Feigin, whose flustered performance on the stand – he had part of the wrong report in his hands during cross-examination – prompted the Camden County Prosecutor’s Office to immediately float Creato a plea deal of just 20 years in prison, rather than the 30 years initially offered, according to defense lawyer Richard J. Fuschino Jr.
After a mistrial, Creato eventually accepted a plea deal of just 10 years on downgraded charges.
Feigin’s past performance in two cases in Massachusetts, including the notorious Boston Nanny case, have in the past led judges to free one defendant and downgrade the charges for another.
Feigin relocated to New Jersey in 1998 in the aftermath of those two cases.

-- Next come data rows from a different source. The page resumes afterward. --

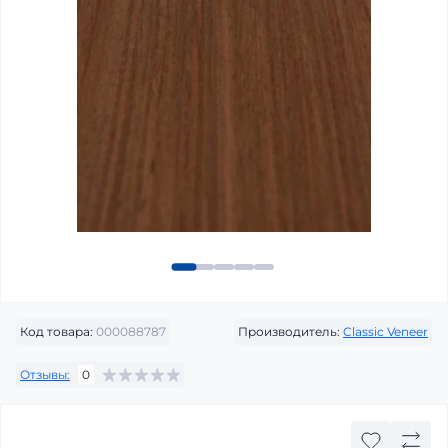
Код товара:
000088787
Производитель:
Classic Veneer
Отзывы:
0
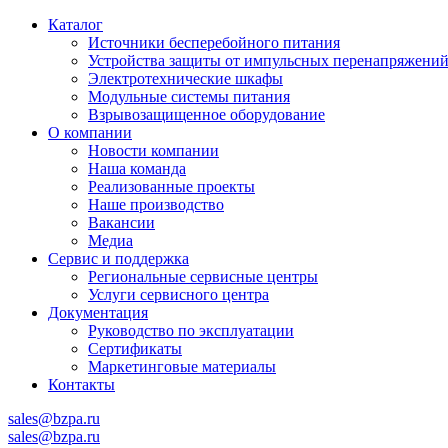
Каталог
Источники бесперебойного питания
Устройства защиты от импульсных перенапряжени
Электротехнические шкафы
Модульные системы питания
Взрывозащищенное оборудование
О компании
Новости компании
Наша команда
Реализованные проекты
Наше производство
Вакансии
Медиа
Сервис и поддержка
Региональные сервисные центры
Услуги сервисного центра
Документация
Руководство по эксплуатации
Сертификаты
Маркетинговые материалы
Контакты
sales@bzpa.ru
sales@bzpa.ru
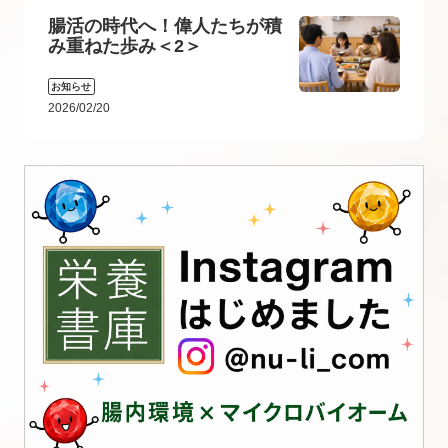
腸活の時代へ！偉人たちが積
み重ねた歩み＜2＞
お知らせ
2026/02/20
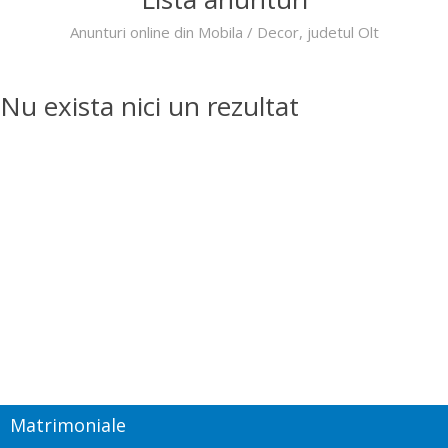
Anunturi online din Mobila / Decor, judetul Olt
Nu exista nici un rezultat
Matrimoniale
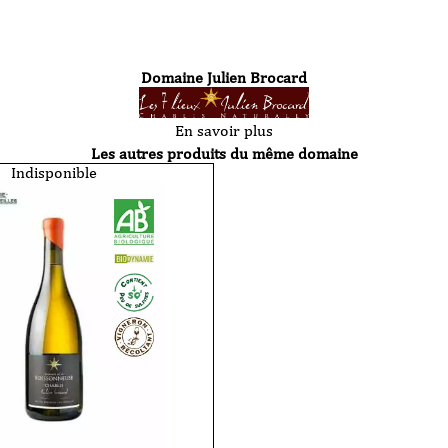
Domaine Julien Brocard
En savoir plus
Les autres produits du même domaine
Indisponible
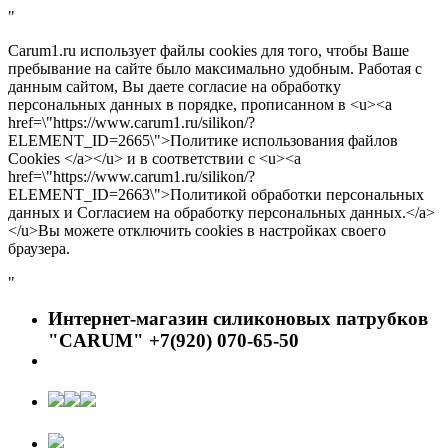
"
Carum1.ru использует файлы cookies для того, чтобы Ваше
пребывание на сайте было максимально удобным. Работая с
данным сайтом, Вы даете согласие на обработку
персональных данных в порядке, прописанном в <u><a
href=\"https://www.carum1.ru/silikon/?
ELEMENT_ID=2665\">Политике использования файлов
Cookies </a></u> и в соответствии с <u><a
href=\"https://www.carum1.ru/silikon/?
ELEMENT_ID=2663\">Политикой обработки персональных
данных и Согласием на обработку персональных данных.</a>
</u>Вы можете отключить cookies в настройках своего
браузера.
"
Интернет-магазин силиконовых патрубков
"CARUM" +7(920) 070-65-50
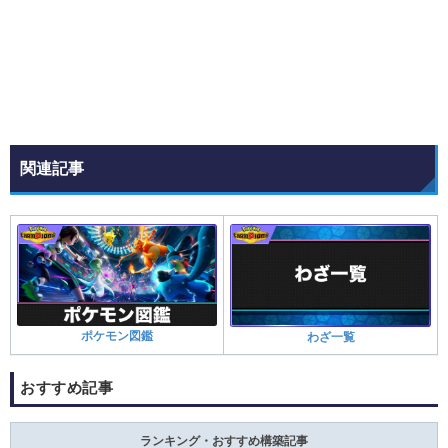
関連記事
ポケモン図鑑
わざ一覧
おすすめ記事
ランキング・おすすめ構築記事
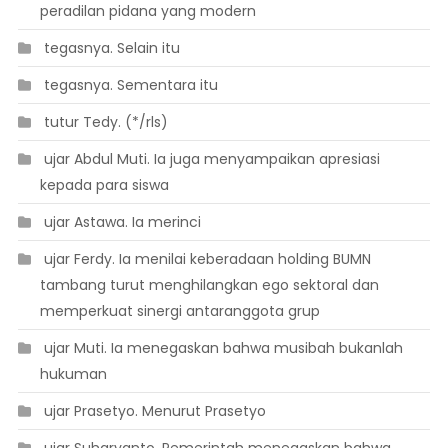
peradilan pidana yang modern
 tegasnya. Selain itu
 tegasnya. Sementara itu
 tutur Tedy. (*/rls)
 ujar Abdul Muti. Ia juga menyampaikan apresiasi
kepada para siswa
 ujar Astawa. Ia merinci
 ujar Ferdy. Ia menilai keberadaan holding BUMN
tambang turut menghilangkan ego sektoral dan
memperkuat sinergi antaranggota grup
 ujar Muti. Ia menegaskan bahwa musibah bukanlah
hukuman
 ujar Prasetyo. Menurut Prasetyo
 ujar Suharyanto. Pemerintah menegaskan bahwa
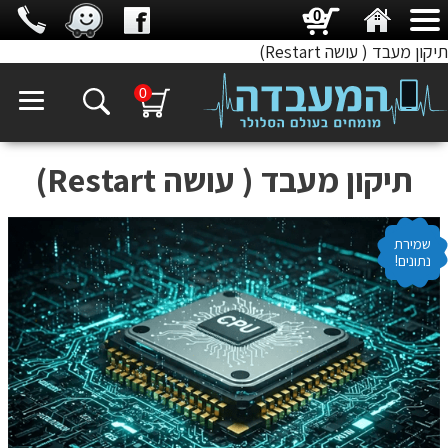
0
תיקון מעבד ( עושה Restart)
0
תיקון מעבד ( עושה Restart)
שמירת
נתונים!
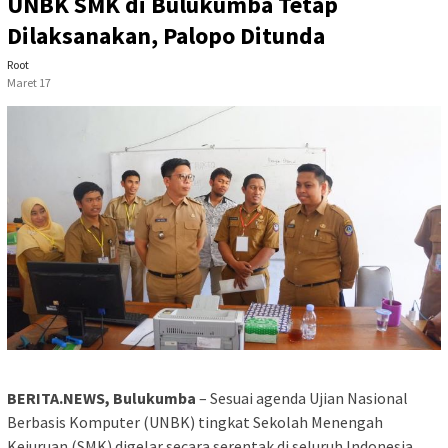
UNBK SMK di Bulukumba Tetap
Dilaksanakan, Palopo Ditunda
Root
Maret 17
BERITA.NEWS, Bulukumba
– Sesuai agenda Ujian Nasional
Berbasis Komputer (UNBK) tingkat Sekolah Menengah
Kejuruan (SMK) digelar secara serentak di seluruh Indonesia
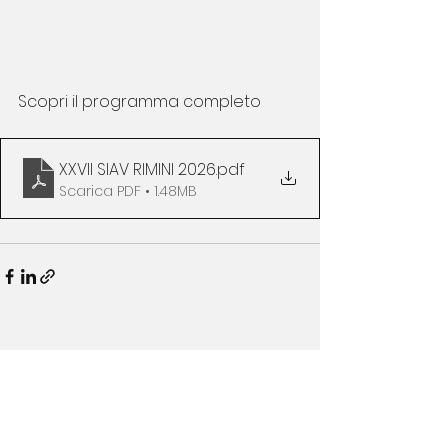
Scopri il programma completo
XXVII SIAV RIMINI 2026
.pdf
Scarica PDF • 1.48MB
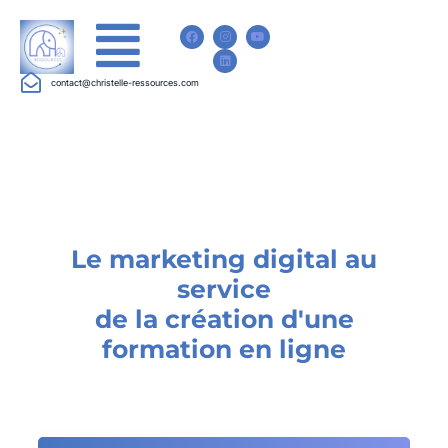
contact@christelle-ressources.com
Le marketing digital au
service
de la création d'une
formation en ligne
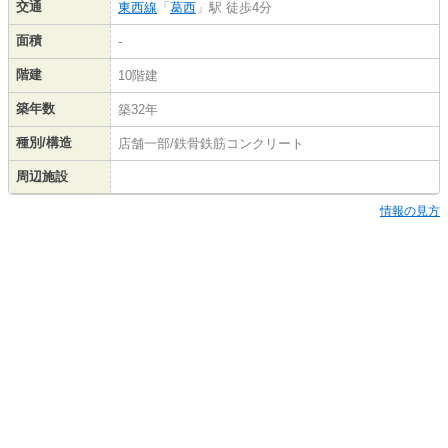
交通
東西線
「
葛西
」駅 徒歩4分
面積
-
階建
10階建
築年数
築32年
種別/構造
店舗一部/鉄骨鉄筋コンクリート
周辺施設
情報の見方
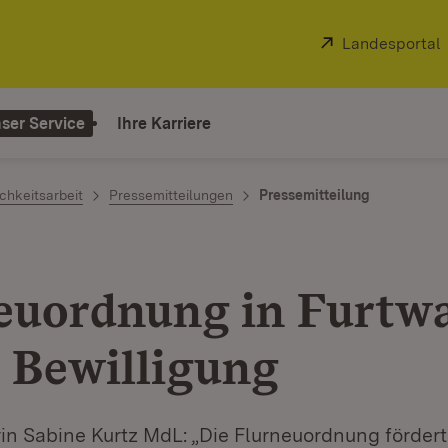
Extern:
Landesportal
ser Service
Ihre Karriere
chkeitsarbeit
Pressemitteilungen
Pressemitteilung
euordnung in Furtw
t Bewilligung
in Sabine Kurtz MdL: „Die Flurneuordnung förder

During cross-examination in the Creato case, Feigin blamed “miscommunication” for his office’s failure to collect Susan Pfost’s hand.
Feigin and Daley did not respond to a request for comment left with their office on Tuesday. Debra Sellitto, a spokeswoman for Gloucester County, declined comment due to the pending litigation.
The police chief and the administrator for Winslow Township also did not respond to requests for comment.
Grabowski said the initial handling of the missing hand was compounded by no one taking responsibility or making amends to the Pfost family.
“The defendants have compelled it to come to this,” she said.